[Dataset entries]
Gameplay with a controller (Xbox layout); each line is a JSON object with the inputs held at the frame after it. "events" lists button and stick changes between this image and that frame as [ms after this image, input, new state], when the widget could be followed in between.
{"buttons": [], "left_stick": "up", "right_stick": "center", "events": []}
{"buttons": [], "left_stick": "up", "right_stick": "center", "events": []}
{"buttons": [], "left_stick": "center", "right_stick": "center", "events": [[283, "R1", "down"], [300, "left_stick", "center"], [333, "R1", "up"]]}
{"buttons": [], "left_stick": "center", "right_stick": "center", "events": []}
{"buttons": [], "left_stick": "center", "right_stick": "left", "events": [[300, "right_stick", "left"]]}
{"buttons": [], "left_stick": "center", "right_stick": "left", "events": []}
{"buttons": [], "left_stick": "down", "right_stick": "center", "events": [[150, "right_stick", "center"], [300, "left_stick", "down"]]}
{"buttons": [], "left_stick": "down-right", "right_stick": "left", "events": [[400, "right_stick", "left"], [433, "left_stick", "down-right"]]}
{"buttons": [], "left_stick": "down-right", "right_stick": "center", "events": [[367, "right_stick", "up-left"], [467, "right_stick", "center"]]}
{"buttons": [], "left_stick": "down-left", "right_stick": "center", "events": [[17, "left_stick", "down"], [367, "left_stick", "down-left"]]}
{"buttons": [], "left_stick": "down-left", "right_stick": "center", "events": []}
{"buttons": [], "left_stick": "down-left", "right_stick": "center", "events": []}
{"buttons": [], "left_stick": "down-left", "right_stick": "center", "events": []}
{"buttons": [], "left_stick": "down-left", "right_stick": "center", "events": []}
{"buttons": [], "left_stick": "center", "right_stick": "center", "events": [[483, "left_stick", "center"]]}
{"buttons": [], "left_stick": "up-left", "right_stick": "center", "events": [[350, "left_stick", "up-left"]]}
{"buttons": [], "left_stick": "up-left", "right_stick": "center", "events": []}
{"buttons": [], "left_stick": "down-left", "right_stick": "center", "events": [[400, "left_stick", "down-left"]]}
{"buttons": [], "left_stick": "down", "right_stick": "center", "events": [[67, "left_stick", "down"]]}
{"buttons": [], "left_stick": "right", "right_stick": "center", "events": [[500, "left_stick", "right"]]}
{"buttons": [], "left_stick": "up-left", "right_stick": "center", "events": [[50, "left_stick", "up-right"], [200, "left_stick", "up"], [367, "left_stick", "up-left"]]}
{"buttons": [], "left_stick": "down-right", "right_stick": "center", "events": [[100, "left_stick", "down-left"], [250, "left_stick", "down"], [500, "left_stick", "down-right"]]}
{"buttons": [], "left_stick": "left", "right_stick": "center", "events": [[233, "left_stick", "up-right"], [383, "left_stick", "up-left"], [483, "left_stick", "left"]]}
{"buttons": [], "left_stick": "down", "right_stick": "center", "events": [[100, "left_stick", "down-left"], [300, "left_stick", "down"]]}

What you will do
Every entry is to be retyped word for word.

Output
Gameplay with a controller (Xbox layout); each line is a JSON object with the inputs held at the frame after it. "events" lists button and stick changes between this image and that frame as [ms after this image, input, new state], when the widget could be followed in between.
{"buttons": [], "left_stick": "up", "right_stick": "center", "events": []}
{"buttons": [], "left_stick": "up", "right_stick": "center", "events": []}
{"buttons": [], "left_stick": "center", "right_stick": "center", "events": [[283, "R1", "down"], [300, "left_stick", "center"], [333, "R1", "up"]]}
{"buttons": [], "left_stick": "center", "right_stick": "center", "events": []}
{"buttons": [], "left_stick": "center", "right_stick": "left", "events": [[300, "right_stick", "left"]]}
{"buttons": [], "left_stick": "center", "right_stick": "left", "events": []}
{"buttons": [], "left_stick": "down", "right_stick": "center", "events": [[150, "right_stick", "center"], [300, "left_stick", "down"]]}
{"buttons": [], "left_stick": "down-right", "right_stick": "left", "events": [[400, "right_stick", "left"], [433, "left_stick", "down-right"]]}
{"buttons": [], "left_stick": "down-right", "right_stick": "center", "events": [[367, "right_stick", "up-left"], [467, "right_stick", "center"]]}
{"buttons": [], "left_stick": "down-left", "right_stick": "center", "events": [[17, "left_stick", "down"], [367, "left_stick", "down-left"]]}
{"buttons": [], "left_stick": "down-left", "right_stick": "center", "events": []}
{"buttons": [], "left_stick": "down-left", "right_stick": "center", "events": []}
{"buttons": [], "left_stick": "down-left", "right_stick": "center", "events": []}
{"buttons": [], "left_stick": "down-left", "right_stick": "center", "events": []}
{"buttons": [], "left_stick": "center", "right_stick": "center", "events": [[483, "left_stick", "center"]]}
{"buttons": [], "left_stick": "up-left", "right_stick": "center", "events": [[350, "left_stick", "up-left"]]}
{"buttons": [], "left_stick": "up-left", "right_stick": "center", "events": []}
{"buttons": [], "left_stick": "down-left", "right_stick": "center", "events": [[400, "left_stick", "down-left"]]}
{"buttons": [], "left_stick": "down", "right_stick": "center", "events": [[67, "left_stick", "down"]]}
{"buttons": [], "left_stick": "right", "right_stick": "center", "events": [[500, "left_stick", "right"]]}
{"buttons": [], "left_stick": "up-left", "right_stick": "center", "events": [[50, "left_stick", "up-right"], [200, "left_stick", "up"], [367, "left_stick", "up-left"]]}
{"buttons": [], "left_stick": "down-right", "right_stick": "center", "events": [[100, "left_stick", "down-left"], [250, "left_stick", "down"], [500, "left_stick", "down-right"]]}
{"buttons": [], "left_stick": "left", "right_stick": "center", "events": [[233, "left_stick", "up-right"], [383, "left_stick", "up-left"], [483, "left_stick", "left"]]}
{"buttons": [], "left_stick": "down", "right_stick": "center", "events": [[100, "left_stick", "down-left"], [300, "left_stick", "down"]]}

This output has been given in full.